*Task item:* Copy out every line of the data below word for word, but leave out the pictures.

*Exercise materials:*

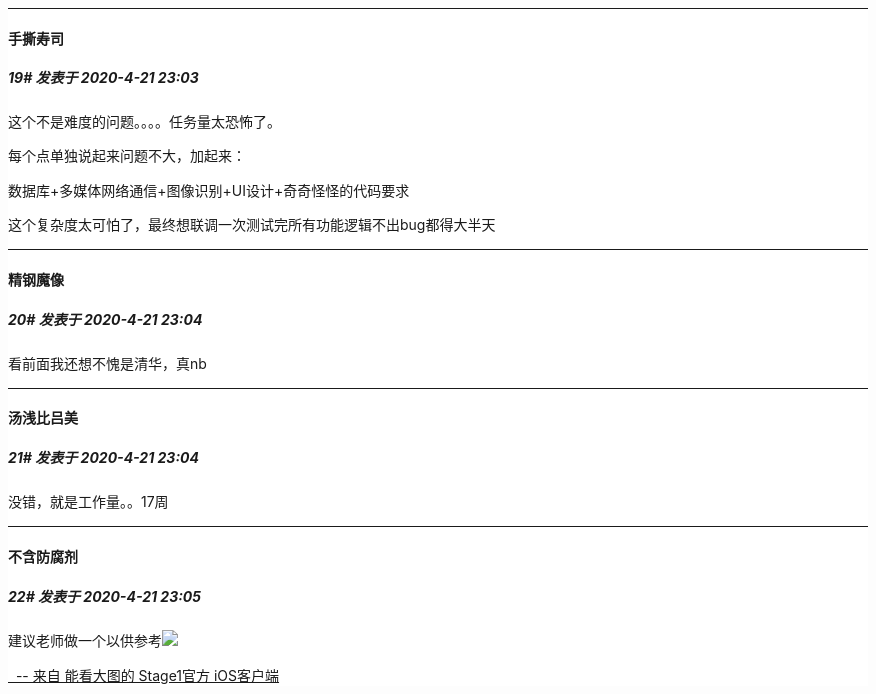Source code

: 
*****

####  手撕寿司  
##### 19#       发表于 2020-4-21 23:03




这个不是难度的问题。。。。任务量太恐怖了。

每个点单独说起来问题不大，加起来：


数据库+多媒体网络通信+图像识别+UI设计+奇奇怪怪的代码要求


这个复杂度太可怕了，最终想联调一次测试完所有功能逻辑不出bug都得大半天







*****

####  精钢魔像  
##### 20#       发表于 2020-4-21 23:04




看前面我还想不愧是清华，真nb







*****

####  汤浅比吕美  
##### 21#       发表于 2020-4-21 23:04




没错，就是工作量。。17周







*****

####  不含防腐剂  
##### 22#       发表于 2020-4-21 23:05




建议老师做一个以供参考<img src="https://static.saraba1st.com/image/smiley/face2017/037.png" referrerpolicy="no-referrer">

[  -- 来自 能看大图的 Stage1官方 iOS客户端](https://itunes.apple.com/fi/app/saraba1st/id1221237470?mt=8)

*Answer box:*
Source code

: 
*****

####  手撕寿司  
##### 19#       发表于 2020-4-21 23:03




这个不是难度的问题。。。。任务量太恐怖了。

每个点单独说起来问题不大，加起来：


数据库+多媒体网络通信+图像识别+UI设计+奇奇怪怪的代码要求


这个复杂度太可怕了，最终想联调一次测试完所有功能逻辑不出bug都得大半天







*****

####  精钢魔像  
##### 20#       发表于 2020-4-21 23:04




看前面我还想不愧是清华，真nb







*****

####  汤浅比吕美  
##### 21#       发表于 2020-4-21 23:04




没错，就是工作量。。17周







*****

####  不含防腐剂  
##### 22#       发表于 2020-4-21 23:05




建议老师做一个以供参考<img src="https://static.saraba1st.com/image/smiley/face2017/037.png" referrerpolicy="no-referrer">

[  -- 来自 能看大图的 Stage1官方 iOS客户端](https://itunes.apple.com/fi/app/saraba1st/id1221237470?mt=8)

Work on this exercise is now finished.